Boşanma davasının reddi - Terk - Yoksulluk nafakası
Ekleyen: Av.dilek Kuzulu Yüksel | Tarih: 13-02-2007 | Kategori: İçtihat | Not
ÖZET: Taraflar arasındaki boşanma davasının reddinden sonra karı-kocanın aynı evde yaşamaları asıldır.
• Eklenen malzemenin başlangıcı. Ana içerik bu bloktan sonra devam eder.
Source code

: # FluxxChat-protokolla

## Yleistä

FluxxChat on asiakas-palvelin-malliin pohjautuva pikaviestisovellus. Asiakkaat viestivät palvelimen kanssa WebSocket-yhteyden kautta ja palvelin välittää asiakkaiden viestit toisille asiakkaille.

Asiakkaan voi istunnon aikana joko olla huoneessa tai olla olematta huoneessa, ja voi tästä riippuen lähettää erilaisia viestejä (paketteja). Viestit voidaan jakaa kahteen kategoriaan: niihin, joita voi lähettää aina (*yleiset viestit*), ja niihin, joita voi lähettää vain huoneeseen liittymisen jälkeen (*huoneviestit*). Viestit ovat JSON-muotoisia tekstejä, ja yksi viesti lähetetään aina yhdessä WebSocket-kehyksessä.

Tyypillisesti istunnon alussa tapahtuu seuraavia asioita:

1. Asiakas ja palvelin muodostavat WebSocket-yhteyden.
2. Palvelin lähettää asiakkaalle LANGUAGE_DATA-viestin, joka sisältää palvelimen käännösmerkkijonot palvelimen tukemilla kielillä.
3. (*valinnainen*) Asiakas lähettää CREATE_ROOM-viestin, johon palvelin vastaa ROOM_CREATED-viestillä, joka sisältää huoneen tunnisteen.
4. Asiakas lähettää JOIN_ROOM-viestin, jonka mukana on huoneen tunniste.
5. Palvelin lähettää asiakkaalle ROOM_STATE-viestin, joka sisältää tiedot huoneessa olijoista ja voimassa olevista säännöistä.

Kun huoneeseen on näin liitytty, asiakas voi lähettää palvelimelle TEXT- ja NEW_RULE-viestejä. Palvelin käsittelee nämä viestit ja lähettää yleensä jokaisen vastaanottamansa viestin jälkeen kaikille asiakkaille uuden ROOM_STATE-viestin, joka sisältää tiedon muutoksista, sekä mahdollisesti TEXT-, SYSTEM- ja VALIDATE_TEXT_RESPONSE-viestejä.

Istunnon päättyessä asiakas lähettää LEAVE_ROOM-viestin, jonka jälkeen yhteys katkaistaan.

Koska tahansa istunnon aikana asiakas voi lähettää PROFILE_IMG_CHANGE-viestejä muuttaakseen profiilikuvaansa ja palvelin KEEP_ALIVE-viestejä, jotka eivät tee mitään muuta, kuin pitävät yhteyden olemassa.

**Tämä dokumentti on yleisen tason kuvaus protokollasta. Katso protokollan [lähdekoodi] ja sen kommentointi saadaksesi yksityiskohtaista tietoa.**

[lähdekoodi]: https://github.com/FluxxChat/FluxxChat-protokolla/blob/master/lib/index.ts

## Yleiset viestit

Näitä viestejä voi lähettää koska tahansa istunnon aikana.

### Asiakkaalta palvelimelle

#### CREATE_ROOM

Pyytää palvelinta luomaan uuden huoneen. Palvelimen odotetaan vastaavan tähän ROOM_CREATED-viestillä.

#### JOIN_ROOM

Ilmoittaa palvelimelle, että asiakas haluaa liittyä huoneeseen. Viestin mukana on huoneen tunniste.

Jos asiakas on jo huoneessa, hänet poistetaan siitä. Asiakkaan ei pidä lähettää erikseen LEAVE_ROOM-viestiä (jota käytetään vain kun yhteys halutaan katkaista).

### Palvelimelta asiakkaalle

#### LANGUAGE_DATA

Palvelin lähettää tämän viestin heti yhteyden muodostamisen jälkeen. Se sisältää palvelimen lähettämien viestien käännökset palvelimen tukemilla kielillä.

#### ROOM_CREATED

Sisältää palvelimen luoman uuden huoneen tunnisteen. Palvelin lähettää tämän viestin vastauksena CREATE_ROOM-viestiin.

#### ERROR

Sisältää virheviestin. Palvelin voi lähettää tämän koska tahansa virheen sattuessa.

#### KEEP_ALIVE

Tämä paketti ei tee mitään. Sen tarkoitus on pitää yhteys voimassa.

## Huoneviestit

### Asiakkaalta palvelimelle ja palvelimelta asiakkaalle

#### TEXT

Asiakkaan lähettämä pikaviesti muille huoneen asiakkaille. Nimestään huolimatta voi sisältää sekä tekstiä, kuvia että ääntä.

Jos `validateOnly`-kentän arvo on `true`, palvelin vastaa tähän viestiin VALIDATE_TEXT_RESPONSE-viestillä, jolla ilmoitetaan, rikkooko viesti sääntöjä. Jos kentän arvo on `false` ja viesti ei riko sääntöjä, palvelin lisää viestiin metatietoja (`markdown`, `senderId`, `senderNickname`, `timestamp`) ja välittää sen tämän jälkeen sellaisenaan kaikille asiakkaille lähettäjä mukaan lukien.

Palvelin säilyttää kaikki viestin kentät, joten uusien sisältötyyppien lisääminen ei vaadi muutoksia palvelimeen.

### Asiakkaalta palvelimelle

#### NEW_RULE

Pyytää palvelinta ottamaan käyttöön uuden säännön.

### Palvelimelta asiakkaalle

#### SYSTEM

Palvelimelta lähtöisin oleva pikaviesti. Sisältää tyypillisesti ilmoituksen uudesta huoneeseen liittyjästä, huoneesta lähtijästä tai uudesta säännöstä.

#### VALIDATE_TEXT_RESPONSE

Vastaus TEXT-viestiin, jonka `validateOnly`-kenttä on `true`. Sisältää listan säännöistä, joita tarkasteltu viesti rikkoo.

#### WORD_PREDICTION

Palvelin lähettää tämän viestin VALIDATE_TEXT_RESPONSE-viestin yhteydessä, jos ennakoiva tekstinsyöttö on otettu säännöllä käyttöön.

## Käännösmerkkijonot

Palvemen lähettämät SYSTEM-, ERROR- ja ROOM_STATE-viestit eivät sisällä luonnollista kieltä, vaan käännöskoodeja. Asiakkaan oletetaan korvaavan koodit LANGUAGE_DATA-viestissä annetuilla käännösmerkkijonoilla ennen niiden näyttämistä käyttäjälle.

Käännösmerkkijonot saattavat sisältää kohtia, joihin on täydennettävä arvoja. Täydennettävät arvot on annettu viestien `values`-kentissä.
Boşanma davasından sonra davalının birleşmeyi istemediğini söylediğine göre; boşanma girişimleri olumlu karşılanmayan davacı (kadının) ayrı yaşamakta haksız olduğu kabul edilerek hakkaniyete uygun nafakaya hükmedilmesi gerekir.
    

T.C. YARGITAY

3.Hukuk Dairesi

Esas: 2004/2250

Karar: 2004/2494

Karar Tarihi: 22.03.2004

(4721 S. K. m. 164, 175)

Taraflar arasında görülen nafaka davasının yapılan muhakemesi sonunda mahalli mahkemece verilen hüküm davacı vekili tarafından temyiz edilmiştir.

YARGITAY KARARI

Temyiz isteminin süresi içinde olduğu anlaşıldıktan sonra dosyadaki bütün kağıtlar okunup gereği düşünüldü.
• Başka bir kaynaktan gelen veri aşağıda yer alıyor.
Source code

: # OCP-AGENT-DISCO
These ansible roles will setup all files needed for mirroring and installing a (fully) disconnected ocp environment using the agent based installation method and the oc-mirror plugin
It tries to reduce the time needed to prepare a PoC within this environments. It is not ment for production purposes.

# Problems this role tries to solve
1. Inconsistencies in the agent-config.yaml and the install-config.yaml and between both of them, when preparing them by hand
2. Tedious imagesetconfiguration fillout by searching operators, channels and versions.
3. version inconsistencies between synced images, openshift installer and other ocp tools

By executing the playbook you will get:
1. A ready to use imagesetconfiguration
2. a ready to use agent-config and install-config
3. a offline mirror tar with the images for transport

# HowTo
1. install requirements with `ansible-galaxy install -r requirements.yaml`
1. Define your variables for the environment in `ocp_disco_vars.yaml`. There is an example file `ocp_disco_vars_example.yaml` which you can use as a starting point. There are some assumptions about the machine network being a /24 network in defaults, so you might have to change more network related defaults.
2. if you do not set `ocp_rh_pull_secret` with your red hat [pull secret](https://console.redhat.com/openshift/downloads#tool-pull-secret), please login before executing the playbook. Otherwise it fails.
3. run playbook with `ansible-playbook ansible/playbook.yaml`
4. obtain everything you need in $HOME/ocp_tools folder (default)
Davacı vekili dilekçesi ile; müvekkilinin doğuma yakın ana-babasının yanına gittiğini, doğumdan sonra davalının gelip almadığı gibi terk nedeniyle de boşanma davası açtığını, davanın red edildiğini, bundan sonra da, davalının eşi ve çocuğunu gelip götürmediğini bu nedenle ayrı yaşamakta haklı olan davacı için aylık 100 milyon lira nafakaya hükmedilmesini talep ve dava etmiştir.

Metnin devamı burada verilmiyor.